On Thursday, July 1, 2021 4:08 AM, Peter Xu wrote:
> Taking the mutex every time for each dirty bit to clear is too slow,
> especially we'll
> take/release even if the dirty bit is cleared. So far it's only used to sync
> with
> special cases with qemu_guest_free_page_hint() against migration thread,
> nothing really that serious yet. Let's move the lock to be upper.
>
> There're two callers of migration_bitmap_clear_dirty().
>
> For migration, move it into ram_save_iterate(). With the help of MAX_WAIT
> logic, we'll only run ram_save_iterate() for no more than 50ms-ish time, so
> taking
> the lock once there at the entry. It also means any call sites to
> qemu_guest_free_page_hint() can be delayed; but it should be very rare, only
> during migration, and I don't see a problem with it.
>
> For COLO, move it up to colo_flush_ram_cache(). I think COLO forgot to take
> that lock even when calling ramblock_sync_dirty_bitmap(), where another
> example is migration_bitmap_sync() who took it right. So let the mutex cover
> both the
> ramblock_sync_dirty_bitmap() and migration_bitmap_clear_dirty() calls.
>
> It's even possible to drop the lock so we use atomic operations upon rb->bmap
> and the variable migration_dirty_pages. I didn't do it just to still be
> safe, also
> not predictable whether the frequent atomic ops could bring overhead too e.g.
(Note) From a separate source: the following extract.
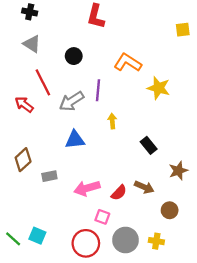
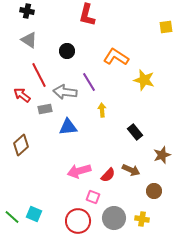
purple line: (98, 90) -> (89, 82), turned -36
gray arrow: (72, 101) -> (65, 92), turned 40
gray rectangle: (49, 176) -> (45, 109), moved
> on huge vms when it happens very often. When that really comes, we can
> keep a local counter and periodically call atomic ops. Keep it simple for
> now.
>
If free page opt is enabled, 50ms waiting time might be too long for handling
just one hint (via qemu_guest_free_page_hint)?
How about making the lock conditionally?
e.g.
#define QEMU_LOCK_GUARD_COND (lock, cond) {
if (cond)
QEMU_LOCK_GUARD(lock);
}
Then in migration_bitmap_clear_dirty:
QEMU_LOCK_GUARD_COND(&rs->bitmap_mutex, rs->fpo_enabled);
Best,
Wei